One interesting mandate in the recent health reform acts is the implementation of a health insurance exchange in each state. According to President Obama, a health insurance exchange is to be a place where American citizens can shop for a health care plan, compare benefits and prices, and choose which plan is best for them. The insurance plans marketed on the health insurance exchange would ideally not deny individuals coverage based on pre-existing conditions, protect Americans from catastrophic medical costs, should all include basic benefits, including preventive services.
Congress hopes that a health insurance exchange will promote transparency and accountability within the health insurance industry. This would occur because information on the many different health insurance plans from many different health insurance companies would be publicly displayed on the health insurance exchange. Customers would then be able to compare plans side-by-side. A health insurance exchange should objectively and impartially provide information for consumers using simple language that is easy to understand. Some people have suggested that the search results be randomized so that there is no alphabetical preferential treatment. In other words, if the search results are alphabetical every time, Aetna will always be seen much earlier than United Healthcare. This is not objective and impartial.
A health insurance exchange will not function as an insurance provider. In other words, they will not be the insurer themselves.
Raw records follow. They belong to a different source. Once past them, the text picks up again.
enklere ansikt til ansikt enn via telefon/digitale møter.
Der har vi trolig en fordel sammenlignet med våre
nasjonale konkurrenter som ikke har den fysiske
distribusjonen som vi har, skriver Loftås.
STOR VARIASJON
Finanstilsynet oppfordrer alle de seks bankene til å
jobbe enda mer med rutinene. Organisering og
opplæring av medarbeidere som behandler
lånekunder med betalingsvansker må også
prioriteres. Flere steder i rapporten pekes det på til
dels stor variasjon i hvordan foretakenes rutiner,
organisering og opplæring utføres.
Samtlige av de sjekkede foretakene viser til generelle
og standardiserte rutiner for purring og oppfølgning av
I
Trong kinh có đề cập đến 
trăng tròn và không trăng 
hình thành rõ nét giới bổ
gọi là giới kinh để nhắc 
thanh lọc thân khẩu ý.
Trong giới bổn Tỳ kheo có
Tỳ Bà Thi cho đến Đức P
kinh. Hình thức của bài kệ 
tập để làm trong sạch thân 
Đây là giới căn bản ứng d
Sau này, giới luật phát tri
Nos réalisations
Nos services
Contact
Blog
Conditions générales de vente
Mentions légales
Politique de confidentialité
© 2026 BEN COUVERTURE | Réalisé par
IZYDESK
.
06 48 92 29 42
They would similarly to an insurance broker, however, without the customer service provided by licensed insurance brokers. A health insurance exchange would contract with private health insurance companies to offer their plans and policies, and to provide this information and quotes to consumers.
There were a few health insurance exchange set up already in the United States, most notably in Massachusetts (Massachusetts Connector) and Utah (Utah Health Exchange). These have been good examples for how a health insurance exchange is supposed to work. There is also a New York-based, non-profit health insurance exchange called Health Pass. However, there has also been a couple of failed health insurance exchange in Texas and California. These two health insurance exchange resulted in higher premiums, and “cherry-picking” of customers.
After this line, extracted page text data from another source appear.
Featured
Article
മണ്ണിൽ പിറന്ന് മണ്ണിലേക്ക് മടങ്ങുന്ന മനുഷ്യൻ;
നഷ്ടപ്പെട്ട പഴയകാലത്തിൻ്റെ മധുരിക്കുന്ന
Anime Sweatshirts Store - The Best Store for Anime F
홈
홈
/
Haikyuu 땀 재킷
Obviously, it is hoped that each state will implement and administer an excellent quality health insurance exchange within each state. Some states have chosen to administer these themselves, while others have allowed the federal government to run that state’s health insurance exchange. The debate has been over how to fund this plan. Some experts believe a health insurance exchange helps facilitate the enrollment of more American citizens into a health care plan, while also providing structure and supervision to the current health insurance market.
The Patient Protection and Affordable Care Act of 2010 (PPACA) has set up for the implementation of the health insurance exchange, but there is still some leeway regarding how it is to be set up, and how each state should handle it. There are also questions regarding whether the federal health insurance exchange will include a government-run insurance option. Although this was originally a part of the health reform bill, it was removed before it passed.
At this time, it appears as though a health insurance exchange will provide a web portal with information and quotes about health insurance plans, which it is hoped will result in more American citizens enrolling in an affordable health insurance plan.